Marcus Julia L, Volk Jonathan E, Pinder Jess, Liu Albert Y, Bacon Oliver, Hare C Bradley, Cohen Stephanie E
Division of Research, Kaiser Permanente Northern California, 2000 Broadway, 2nd Floor, Oakland, CA, 94612, USA.
Kaiser Permanente Northern California, San Francisco Medical Center, 2238 Geary Boulevard, San Francisco, CA, 94115, USA.
Curr HIV/AIDS Rep. 2016 Apr;13(2):116-24. doi: 10.1007/s11904-016-0308-x.
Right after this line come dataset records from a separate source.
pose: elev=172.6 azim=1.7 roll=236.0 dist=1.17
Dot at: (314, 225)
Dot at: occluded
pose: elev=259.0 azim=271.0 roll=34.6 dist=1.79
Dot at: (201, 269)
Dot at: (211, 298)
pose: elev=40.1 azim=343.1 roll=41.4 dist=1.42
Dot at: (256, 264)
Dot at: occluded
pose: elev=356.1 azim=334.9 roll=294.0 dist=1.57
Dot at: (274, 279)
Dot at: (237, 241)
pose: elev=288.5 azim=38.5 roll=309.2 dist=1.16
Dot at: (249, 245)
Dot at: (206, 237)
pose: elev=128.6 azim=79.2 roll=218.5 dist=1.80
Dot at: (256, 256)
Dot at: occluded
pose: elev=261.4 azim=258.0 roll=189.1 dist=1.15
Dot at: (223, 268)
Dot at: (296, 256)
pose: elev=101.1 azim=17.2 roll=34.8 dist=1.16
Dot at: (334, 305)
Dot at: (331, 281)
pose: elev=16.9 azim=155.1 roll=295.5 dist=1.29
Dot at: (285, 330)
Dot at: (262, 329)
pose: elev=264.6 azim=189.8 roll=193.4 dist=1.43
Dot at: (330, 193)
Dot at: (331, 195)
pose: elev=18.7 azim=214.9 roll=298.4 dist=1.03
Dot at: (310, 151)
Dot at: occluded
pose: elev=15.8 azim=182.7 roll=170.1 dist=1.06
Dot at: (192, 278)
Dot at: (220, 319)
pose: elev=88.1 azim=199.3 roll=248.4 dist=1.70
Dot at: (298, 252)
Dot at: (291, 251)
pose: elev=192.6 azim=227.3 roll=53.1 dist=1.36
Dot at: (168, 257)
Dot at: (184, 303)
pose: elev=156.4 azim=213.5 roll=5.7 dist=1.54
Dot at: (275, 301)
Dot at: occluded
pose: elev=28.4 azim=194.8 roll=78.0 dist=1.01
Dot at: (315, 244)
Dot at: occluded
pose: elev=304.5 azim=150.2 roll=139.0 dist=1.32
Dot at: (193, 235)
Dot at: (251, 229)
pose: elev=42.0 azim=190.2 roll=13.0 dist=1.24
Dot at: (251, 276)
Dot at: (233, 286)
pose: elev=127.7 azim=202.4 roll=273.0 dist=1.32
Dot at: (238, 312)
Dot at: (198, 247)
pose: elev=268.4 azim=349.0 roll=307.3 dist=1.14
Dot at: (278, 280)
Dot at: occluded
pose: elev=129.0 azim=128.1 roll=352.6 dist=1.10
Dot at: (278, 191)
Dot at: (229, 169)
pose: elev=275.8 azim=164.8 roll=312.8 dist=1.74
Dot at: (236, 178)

The past 3 years have marked a transition from research establishing the safety and efficacy of HIV preexposure prophylaxis (PrEP) to questions about how to optimize its implementation. Until recently, PrEP was primarily offered as part of randomized controlled trials or open-label studies. These studies highlighted the key components of PrEP delivery, including regular testing for HIV and other sexually transmitted infections (STIs), adherence and risk-reduction support, and monitoring for renal toxicity. PrEP is now increasingly provided in routine clinical settings. This review summarizes models for PrEP implementation from screening through initiation and follow-up, focusing on the strengths and weaknesses of three delivery systems: a health maintenance organization, an STI clinic, and a primary care practice. These early implementation experiences demonstrate that PrEP can be successfully delivered across a variety of settings and highlight strategies to streamline PrEP delivery in clinical practice.
过去三年标志着从确立HIV暴露前预防(PrEP)安全性和有效性的研究向如何优化其实施的问题的转变。直到最近,PrEP主要作为随机对照试验或开放标签研究的一部分提供。这些研究强调了PrEP实施的关键组成部分,包括定期检测HIV和其他性传播感染(STIs)、依从性和降低风险支持以及监测肾毒性。现在,PrEP在常规临床环境中越来越多地被提供。本综述总结了从筛查到启动及随访的PrEP实施模式,重点关注三种提供系统的优缺点:健康维护组织、性传播感染诊所和初级保健机构。这些早期实施经验表明,PrEP可以在各种环境中成功提供,并突出了在临床实践中简化PrEP提供的策略。